Leave the pictures out and repeat the rest of the data below exactly.

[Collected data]

--

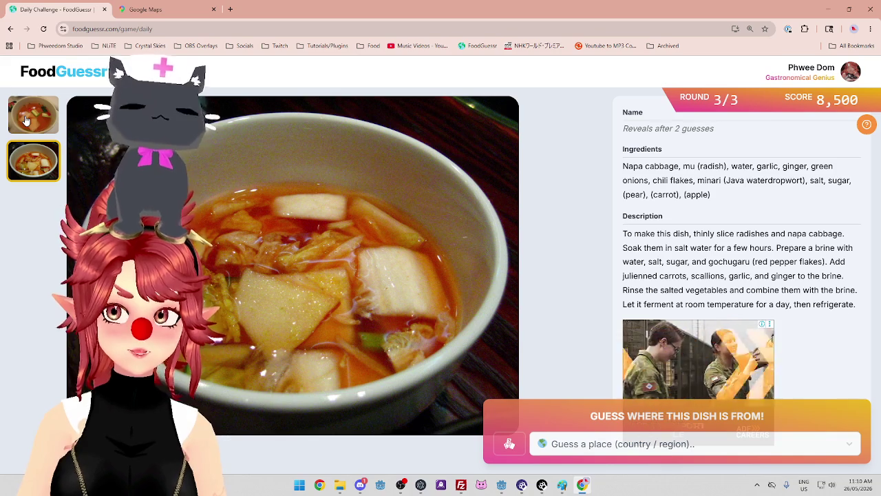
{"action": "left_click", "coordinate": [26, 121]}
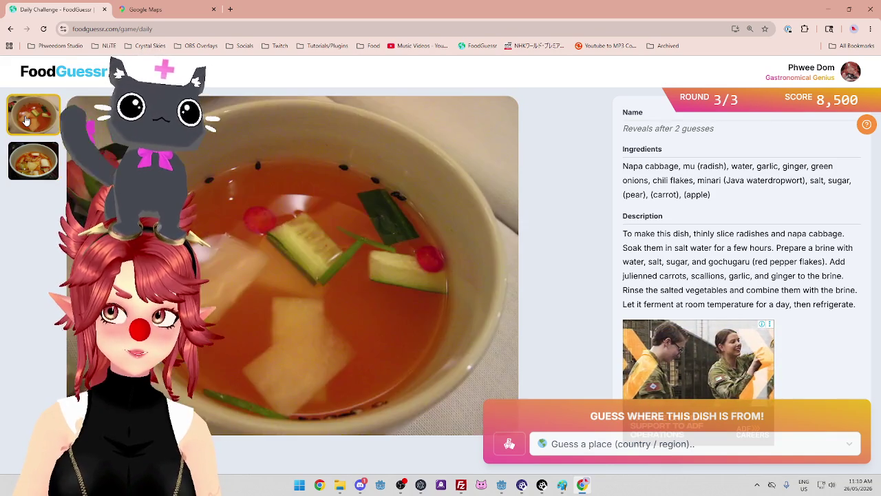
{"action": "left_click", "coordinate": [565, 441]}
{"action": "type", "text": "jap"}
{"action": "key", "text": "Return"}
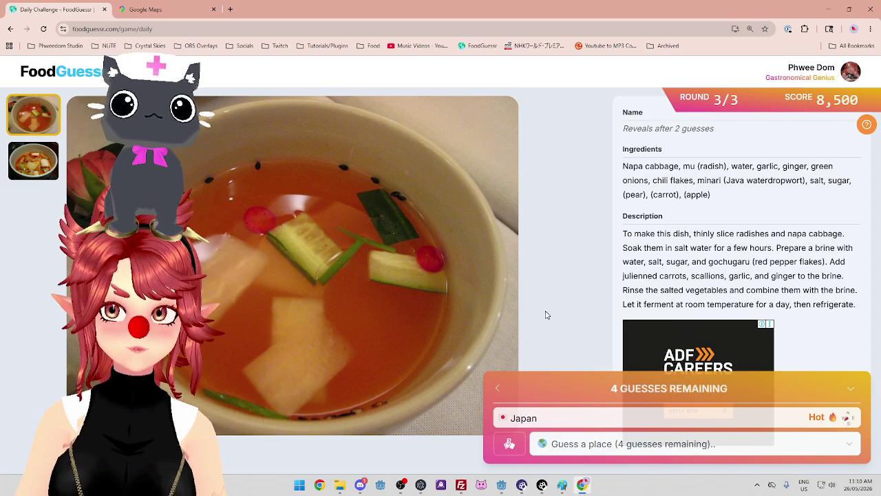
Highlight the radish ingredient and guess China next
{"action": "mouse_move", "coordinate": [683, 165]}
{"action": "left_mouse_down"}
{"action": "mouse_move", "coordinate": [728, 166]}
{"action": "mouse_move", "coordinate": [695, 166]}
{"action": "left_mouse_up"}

--

[Answer area]
{"action": "left_click", "coordinate": [26, 121]}
{"action": "left_click", "coordinate": [565, 441]}
{"action": "type", "text": "jap"}
{"action": "key", "text": "Return"}
Highlight the radish ingredient and guess China next
{"action": "mouse_move", "coordinate": [683, 165]}
{"action": "left_mouse_down"}
{"action": "mouse_move", "coordinate": [728, 166]}
{"action": "mouse_move", "coordinate": [695, 166]}
{"action": "left_mouse_up"}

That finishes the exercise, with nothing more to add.